__Exercise directions__:
Collect all lines below with the string "them".

__Material for the task__:
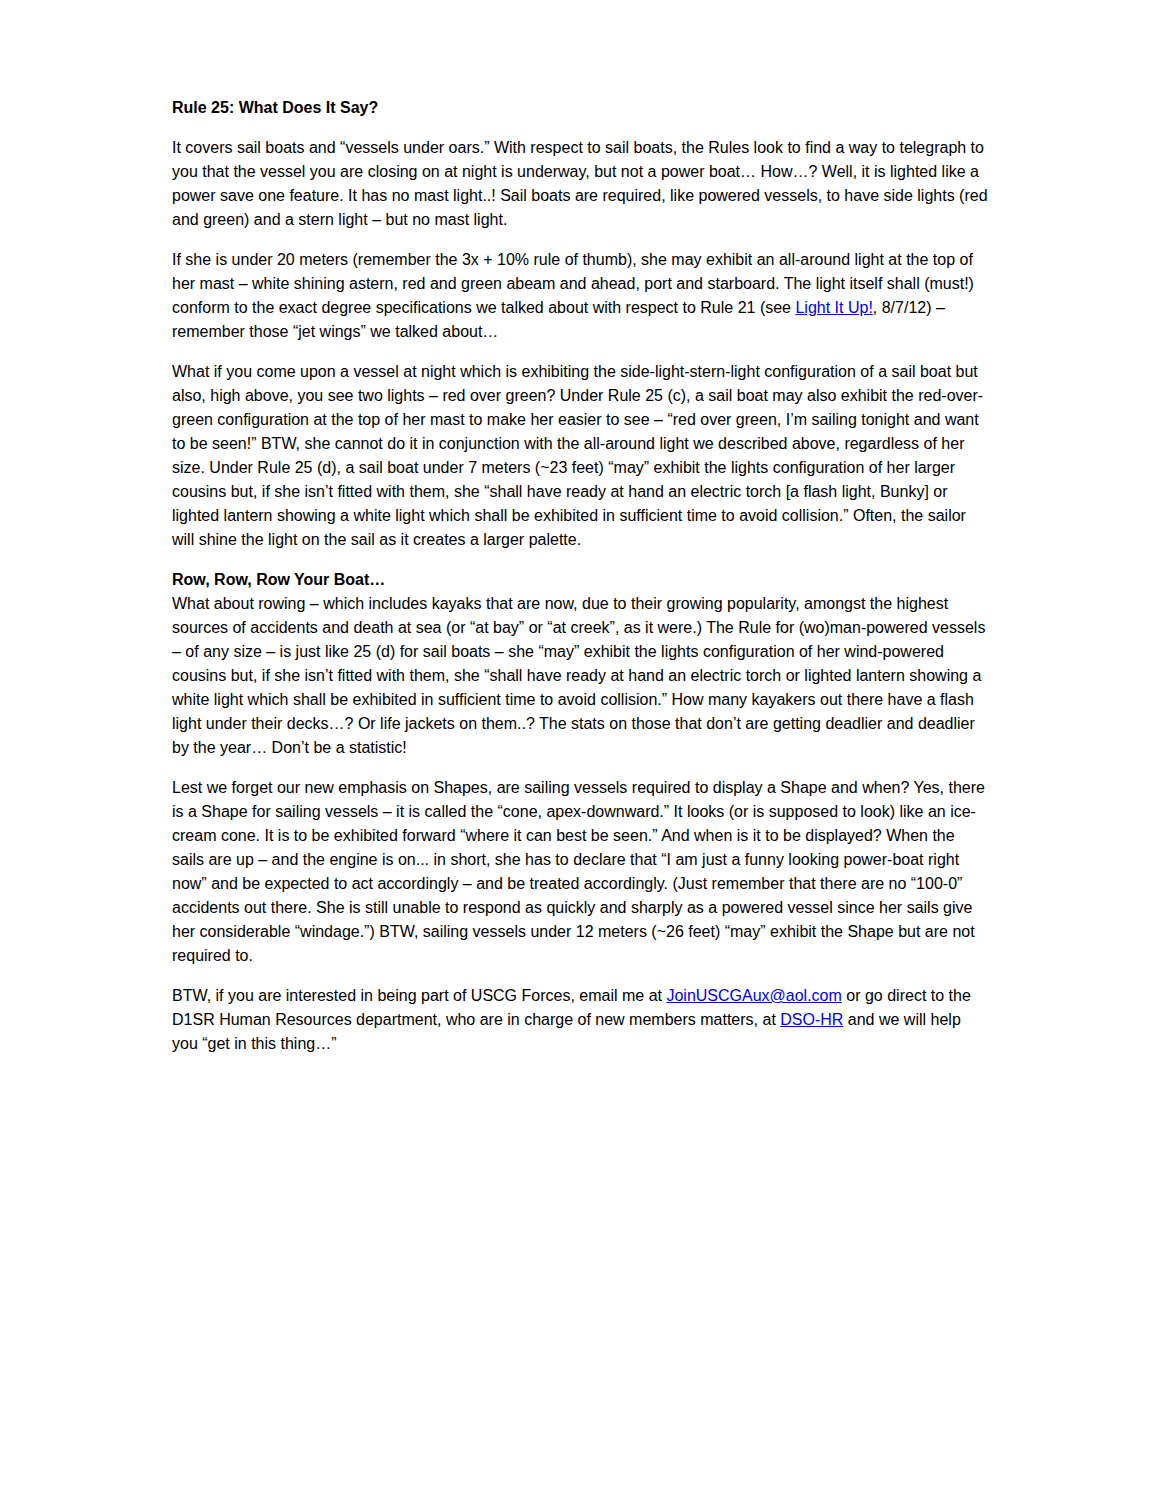Rule 25: What Does It Say?
It covers sail boats and “vessels under oars.” With respect to sail boats, the Rules look to find a way to telegraph to you that the vessel you are closing on at night is underway, but not a power boat… How…? Well, it is lighted like a power save one feature. It has no mast light..! Sail boats are required, like powered vessels, to have side lights (red and green) and a stern light – but no mast light.
If she is under 20 meters (remember the 3x + 10% rule of thumb), she may exhibit an all-around light at the top of her mast – white shining astern, red and green abeam and ahead, port and starboard. The light itself shall (must!) conform to the exact degree specifications we talked about with respect to Rule 21 (see Light It Up!, 8/7/12) – remember those “jet wings” we talked about…
What if you come upon a vessel at night which is exhibiting the side-light-stern-light configuration of a sail boat but also, high above, you see two lights – red over green? Under Rule 25 (c), a sail boat may also exhibit the red-over-green configuration at the top of her mast to make her easier to see – “red over green, I’m sailing tonight and want to be seen!” BTW, she cannot do it in conjunction with the all-around light we described above, regardless of her size. Under Rule 25 (d), a sail boat under 7 meters (~23 feet) “may” exhibit the lights configuration of her larger cousins but, if she isn’t fitted with them, she “shall have ready at hand an electric torch [a flash light, Bunky] or lighted lantern showing a white light which shall be exhibited in sufficient time to avoid collision.” Often, the sailor will shine the light on the sail as it creates a larger palette.
Row, Row, Row Your Boat…
What about rowing – which includes kayaks that are now, due to their growing popularity, amongst the highest sources of accidents and death at sea (or “at bay” or “at creek”, as it were.) The Rule for (wo)man-powered vessels – of any size – is just like 25 (d) for sail boats – she “may” exhibit the lights configuration of her wind-powered cousins but, if she isn’t fitted with them, she “shall have ready at hand an electric torch or lighted lantern showing a white light which shall be exhibited in sufficient time to avoid collision.” How many kayakers out there have a flash light under their decks…? Or life jackets on them..? The stats on those that don’t are getting deadlier and deadlier by the year… Don’t be a statistic!
Lest we forget our new emphasis on Shapes, are sailing vessels required to display a Shape and when? Yes, there is a Shape for sailing vessels – it is called the “cone, apex-downward.” It looks (or is supposed to look) like an ice-cream cone. It is to be exhibited forward “where it can best be seen.” And when is it to be displayed? When the sails are up – and the engine is on... in short, she has to declare that “I am just a funny looking power-boat right now” and be expected to act accordingly – and be treated accordingly. (Just remember that there are no “100-0” accidents out there. She is still unable to respond as quickly and sharply as a powered vessel since her sails give her considerable “windage.”) BTW, sailing vessels under 12 meters (~26 feet) “may” exhibit the Shape but are not required to.
BTW, if you are interested in being part of USCG Forces, email me at JoinUSCGAux@aol.com or go direct to the D1SR Human Resources department, who are in charge of new members matters, at DSO-HR and we will help you “get in this thing…”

__Answer section__:
What if you come upon a vessel at night which is exhibiting the side-light-stern-light configuration of a sail boat but also, high above, you see two lights – red over green? Under Rule 25 (c), a sail boat may also exhibit the red-over-green configuration at the top of her mast to make her easier to see – “red over green, I’m sailing tonight and want to be seen!” BTW, she cannot do it in conjunction with the all-around light we described above, regardless of her size. Under Rule 25 (d), a sail boat under 7 meters (~23 feet) “may” exhibit the lights configuration of her larger cousins but, if she isn’t fitted with them, she “shall have ready at hand an electric torch [a flash light, Bunky] or lighted lantern showing a white light which shall be exhibited in sufficient time to avoid collision.” Often, the sailor will shine the light on the sail as it creates a larger palette.
What about rowing – which includes kayaks that are now, due to their growing popularity, amongst the highest sources of accidents and death at sea (or “at bay” or “at creek”, as it were.) The Rule for (wo)man-powered vessels – of any size – is just like 25 (d) for sail boats – she “may” exhibit the lights configuration of her wind-powered cousins but, if she isn’t fitted with them, she “shall have ready at hand an electric torch or lighted lantern showing a white light which shall be exhibited in sufficient time to avoid collision.” How many kayakers out there have a flash light under their decks…? Or life jackets on them..? The stats on those that don’t are getting deadlier and deadlier by the year… Don’t be a statistic!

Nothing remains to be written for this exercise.